Folha Daquilo que prevê o programa do PSDB, o que não está sendo cumprido em função da aliança com o PFL?
Scalco Aquilo que se falava do Estado do Bem Estar Social, que se iniciou na Alemanha, na França, enfim, na Europa, que está se mostrando incapaz de responder situações. Tanto que você tem crise na área de previdência e saúde nesses países todos, com déficits enormes. O momento é outro e é preciso buscar alternativas dentro deste contexto mundial.
Folha O senhor acredita que Fernando Henrique vai ser reeleito com facilidade?

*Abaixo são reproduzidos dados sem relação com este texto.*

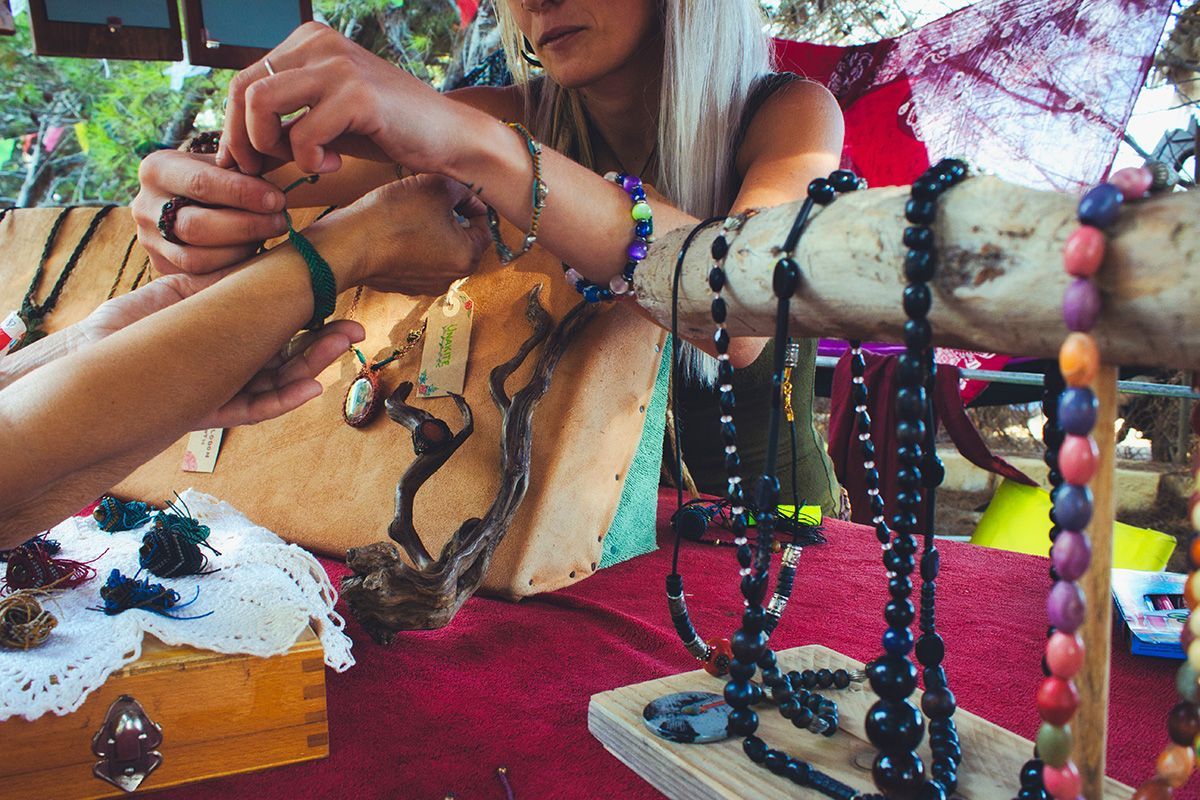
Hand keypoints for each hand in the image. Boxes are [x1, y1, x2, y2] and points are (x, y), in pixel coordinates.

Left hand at [80, 273, 364, 427]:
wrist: (77, 370)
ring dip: (312, 368)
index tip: (338, 306)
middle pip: (286, 357)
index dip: (310, 319)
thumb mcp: (173, 298)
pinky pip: (253, 407)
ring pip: (277, 382)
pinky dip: (282, 400)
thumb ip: (214, 291)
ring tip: (342, 347)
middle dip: (323, 345)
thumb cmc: (118, 334)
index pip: (276, 327)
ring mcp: (220, 389)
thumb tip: (257, 270)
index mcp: (222, 336)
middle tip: (355, 331)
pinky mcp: (208, 412)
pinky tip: (311, 388)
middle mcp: (227, 364)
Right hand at [131, 149, 287, 274]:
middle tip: (281, 221)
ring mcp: (149, 239)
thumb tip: (271, 194)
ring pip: (196, 258)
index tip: (277, 200)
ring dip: (241, 249)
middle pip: (196, 225)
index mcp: (156, 169)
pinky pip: (198, 275)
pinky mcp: (161, 264)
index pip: (201, 183)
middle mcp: (144, 205)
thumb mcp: (221, 163)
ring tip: (270, 235)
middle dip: (246, 226)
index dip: (242, 194)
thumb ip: (240, 169)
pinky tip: (254, 253)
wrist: (188, 197)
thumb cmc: (216, 176)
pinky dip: (231, 266)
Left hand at [218, 22, 471, 177]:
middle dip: (243, 140)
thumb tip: (234, 151)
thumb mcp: (326, 119)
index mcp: (309, 40)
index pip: (244, 80)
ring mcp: (339, 66)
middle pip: (243, 89)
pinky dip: (310, 159)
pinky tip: (334, 164)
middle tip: (265, 170)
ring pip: (260, 103)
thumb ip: (285, 121)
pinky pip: (303, 133)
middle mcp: (320, 42)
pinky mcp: (358, 95)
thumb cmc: (387, 130)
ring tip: (305, 161)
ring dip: (270, 144)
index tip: (250, 162)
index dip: (235, 128)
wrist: (449, 137)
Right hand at [308, 173, 489, 296]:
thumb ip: (463, 188)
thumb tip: (468, 193)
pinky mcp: (402, 283)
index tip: (456, 189)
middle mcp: (450, 278)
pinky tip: (396, 226)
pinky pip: (416, 258)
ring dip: (430, 227)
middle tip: (431, 196)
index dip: (472, 202)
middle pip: (462, 238)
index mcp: (467, 258)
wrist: (348, 245)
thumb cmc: (393, 217)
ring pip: (437, 247)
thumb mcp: (437, 186)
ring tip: (411, 209)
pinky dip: (410, 242)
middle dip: (450, 215)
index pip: (484, 225)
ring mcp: (425, 284)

Scalco Sim. Eu tenho a convicção que ele ganha a eleição no primeiro turno. Em quatro meses ele consegue. Tem um contingente enorme da população que, numa circustância momentânea, está desacreditando no processo político. À medida em que se for esclarecendo aquilo que foi feito e o projeto de futuro, esta população volta para o Fernando Henrique.

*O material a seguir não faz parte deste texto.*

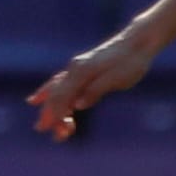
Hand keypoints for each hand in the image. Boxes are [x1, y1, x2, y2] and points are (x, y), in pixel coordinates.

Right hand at [28, 28, 159, 140]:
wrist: (138, 42)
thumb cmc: (131, 61)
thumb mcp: (118, 78)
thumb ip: (96, 90)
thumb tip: (77, 105)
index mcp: (82, 71)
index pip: (62, 96)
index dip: (55, 114)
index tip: (51, 131)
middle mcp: (75, 69)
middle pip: (55, 95)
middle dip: (49, 114)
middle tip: (48, 133)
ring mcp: (77, 69)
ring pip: (56, 90)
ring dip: (51, 108)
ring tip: (49, 127)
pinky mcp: (82, 70)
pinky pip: (60, 84)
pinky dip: (48, 94)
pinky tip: (36, 100)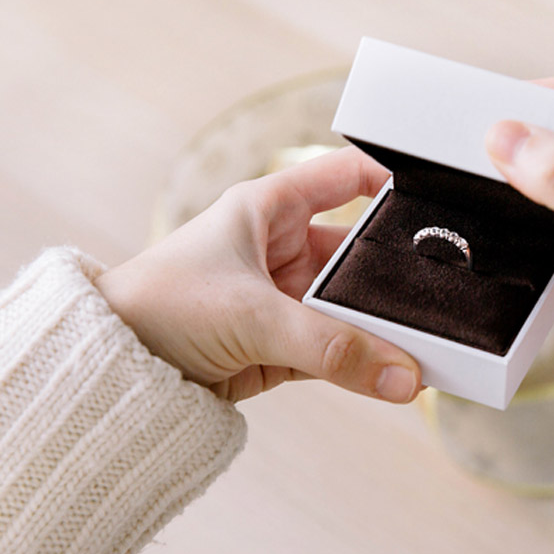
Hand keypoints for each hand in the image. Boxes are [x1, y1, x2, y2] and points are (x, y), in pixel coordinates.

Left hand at [95, 147, 421, 401]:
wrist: (109, 371)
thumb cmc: (158, 308)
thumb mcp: (251, 317)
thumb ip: (331, 348)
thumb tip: (403, 376)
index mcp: (268, 208)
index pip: (344, 177)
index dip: (389, 180)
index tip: (437, 203)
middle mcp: (281, 247)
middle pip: (358, 251)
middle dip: (395, 273)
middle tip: (443, 290)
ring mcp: (282, 298)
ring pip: (350, 306)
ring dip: (381, 325)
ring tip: (428, 343)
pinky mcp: (280, 345)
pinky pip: (335, 348)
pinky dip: (362, 360)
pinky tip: (394, 372)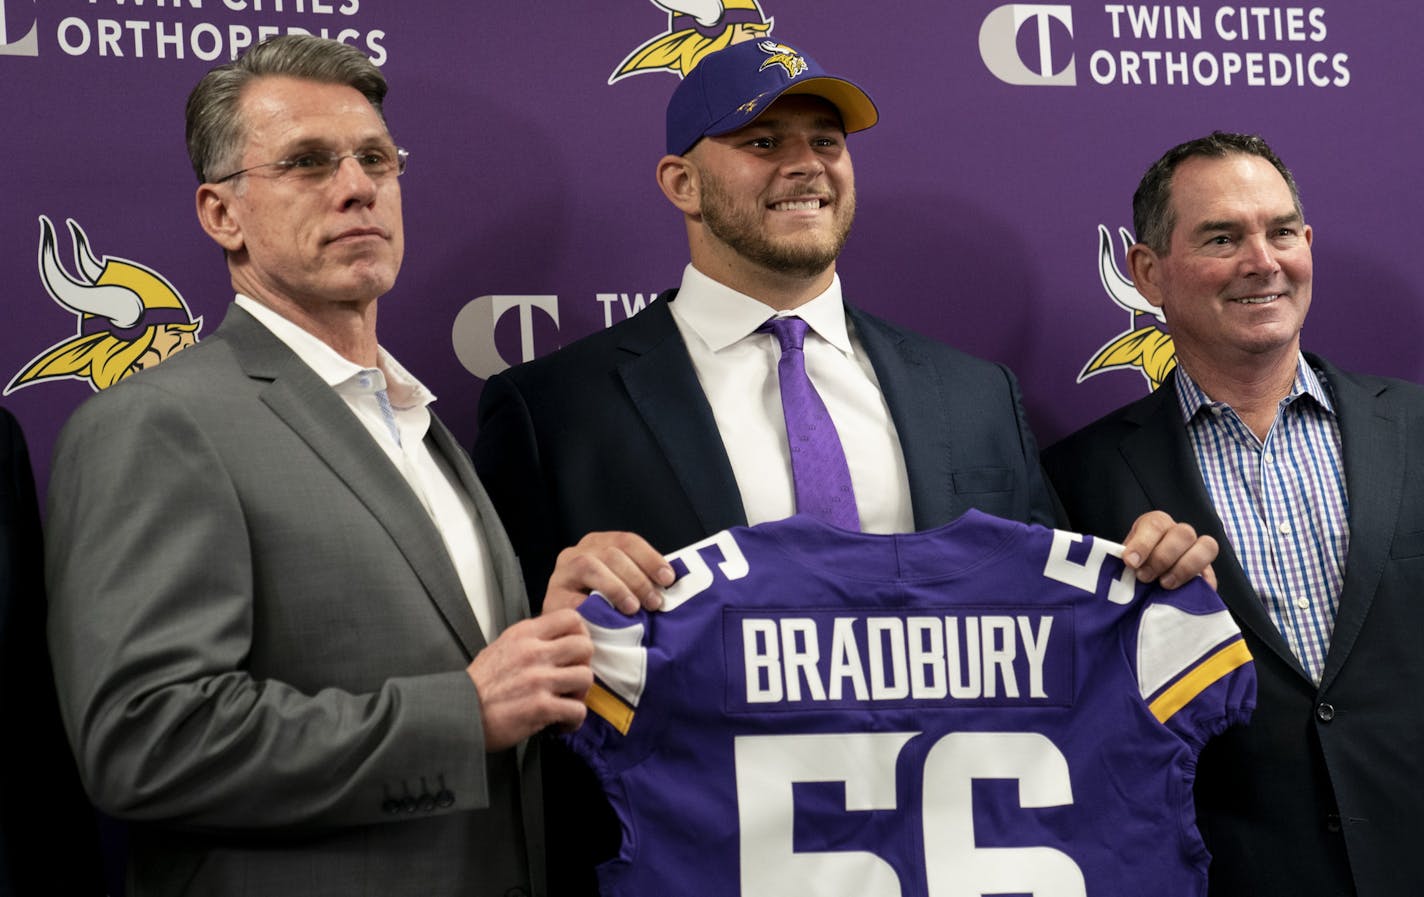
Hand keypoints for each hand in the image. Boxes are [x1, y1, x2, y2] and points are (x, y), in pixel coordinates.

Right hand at [467, 609, 593, 751]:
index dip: (580, 634)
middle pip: (585, 646)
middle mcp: (534, 652)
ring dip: (580, 694)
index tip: (574, 652)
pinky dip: (573, 720)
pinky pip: (577, 711)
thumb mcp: (501, 646)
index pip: (571, 617)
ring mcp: (539, 679)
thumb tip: (558, 641)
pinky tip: (561, 723)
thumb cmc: (480, 684)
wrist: (458, 713)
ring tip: (566, 702)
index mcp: (524, 634)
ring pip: (586, 678)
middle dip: (584, 664)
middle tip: (571, 679)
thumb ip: (530, 640)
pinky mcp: (541, 707)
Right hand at [544, 531, 674, 614]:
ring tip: (633, 609)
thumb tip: (669, 582)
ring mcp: (561, 574)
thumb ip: (639, 578)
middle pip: (610, 553)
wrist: (564, 632)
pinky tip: (608, 621)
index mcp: (597, 543)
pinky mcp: (552, 598)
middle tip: (654, 602)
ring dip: (616, 587)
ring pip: (590, 566)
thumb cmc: (601, 609)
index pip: (626, 541)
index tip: (668, 578)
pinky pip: (572, 599)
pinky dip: (592, 608)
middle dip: (637, 578)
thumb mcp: (620, 585)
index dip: (650, 558)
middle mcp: (577, 553)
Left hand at [1120, 510, 1218, 589]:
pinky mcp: (1207, 573)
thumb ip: (1125, 560)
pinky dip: (1203, 585)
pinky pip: (1213, 575)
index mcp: (1157, 524)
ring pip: (1207, 546)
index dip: (1143, 543)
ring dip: (1185, 568)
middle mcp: (1179, 533)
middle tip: (1145, 577)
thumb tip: (1126, 565)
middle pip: (1184, 533)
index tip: (1130, 562)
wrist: (1144, 581)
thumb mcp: (1125, 558)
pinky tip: (1187, 594)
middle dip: (1163, 558)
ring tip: (1165, 585)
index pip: (1156, 524)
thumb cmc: (1133, 566)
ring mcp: (1197, 551)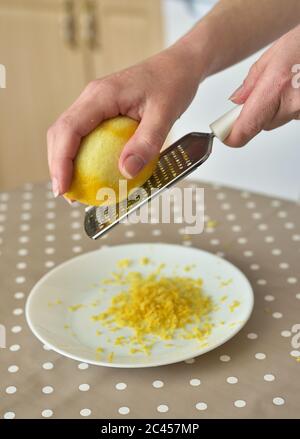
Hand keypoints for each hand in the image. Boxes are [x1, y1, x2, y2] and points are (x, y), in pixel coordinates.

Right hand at [47, 46, 201, 196]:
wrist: (178, 66)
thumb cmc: (173, 84)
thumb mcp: (165, 114)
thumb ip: (146, 142)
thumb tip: (126, 172)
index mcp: (100, 95)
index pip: (69, 129)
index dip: (60, 161)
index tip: (63, 187)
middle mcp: (91, 98)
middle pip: (60, 133)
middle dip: (56, 165)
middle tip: (66, 194)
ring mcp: (95, 104)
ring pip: (68, 134)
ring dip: (65, 162)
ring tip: (74, 188)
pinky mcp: (102, 112)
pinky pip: (85, 135)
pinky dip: (82, 156)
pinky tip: (92, 174)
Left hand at [226, 24, 299, 146]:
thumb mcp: (276, 53)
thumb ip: (252, 82)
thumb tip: (236, 102)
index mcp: (276, 87)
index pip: (246, 127)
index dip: (232, 135)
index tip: (225, 135)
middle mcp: (293, 104)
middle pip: (263, 123)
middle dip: (260, 110)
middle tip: (268, 88)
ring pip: (280, 118)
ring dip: (280, 105)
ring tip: (291, 80)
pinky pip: (295, 114)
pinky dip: (294, 103)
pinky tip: (299, 85)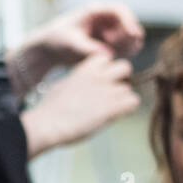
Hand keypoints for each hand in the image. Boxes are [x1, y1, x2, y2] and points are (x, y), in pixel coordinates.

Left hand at [10, 2, 144, 91]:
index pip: (120, 10)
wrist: (50, 49)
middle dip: (128, 38)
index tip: (133, 34)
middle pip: (128, 25)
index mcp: (95, 11)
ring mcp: (108, 32)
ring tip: (109, 56)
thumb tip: (108, 54)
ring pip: (128, 38)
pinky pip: (123, 49)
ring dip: (126, 47)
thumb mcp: (70, 42)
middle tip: (119, 51)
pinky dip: (123, 54)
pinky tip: (110, 60)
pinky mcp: (109, 45)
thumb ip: (88, 48)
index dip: (129, 21)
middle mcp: (105, 20)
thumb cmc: (57, 40)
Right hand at [20, 52, 139, 156]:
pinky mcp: (113, 107)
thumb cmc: (50, 109)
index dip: (107, 69)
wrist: (48, 124)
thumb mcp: (62, 86)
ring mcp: (107, 91)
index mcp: (85, 69)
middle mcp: (99, 77)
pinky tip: (116, 115)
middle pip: (125, 67)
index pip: (106, 57)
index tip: (101, 80)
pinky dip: (128, 109)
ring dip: (122, 98)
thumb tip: (81, 84)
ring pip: (129, 88)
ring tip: (111, 109)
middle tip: (113, 92)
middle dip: (122, 79)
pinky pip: (134, 101)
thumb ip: (77, 80)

Como amigo de horas difíceis ou nos momentos de glória, Euclides Scalco assume amanhã o cargo de coordenador político da campanha do presidente Fernando Henrique Cardoso. Nos próximos quatro meses, ele terá que resolver todas as equações propostas pelos aliados e já começa enfrentando alguma resistência do presidente do Senado, Antônio Carlos Magalhães. Mas ele deixa o cargo de diretor-geral da Itaipu sem abandonar o espírito crítico. Para Scalco, assim como para ACM, o governo erra ao não se comunicar de forma eficiente com a população. Sua avaliação reforça análises de que o governo Fernando Henrique sofre os efeitos da falta de ação imediata ante problemas como a seca e a fome no Nordeste, e o incêndio que destruiu boa parte da floresta do Estado de Roraima. Durante a campanha, ele vai atuar ao lado de José Richa, que fará o papel de peça de articulação. Scalco, por sua vez, vai comandar um staff composto por políticos apontados pelas lideranças dos partidos aliados. Será uma tarefa difícil, admite, mas garante que tem disposição de sobra.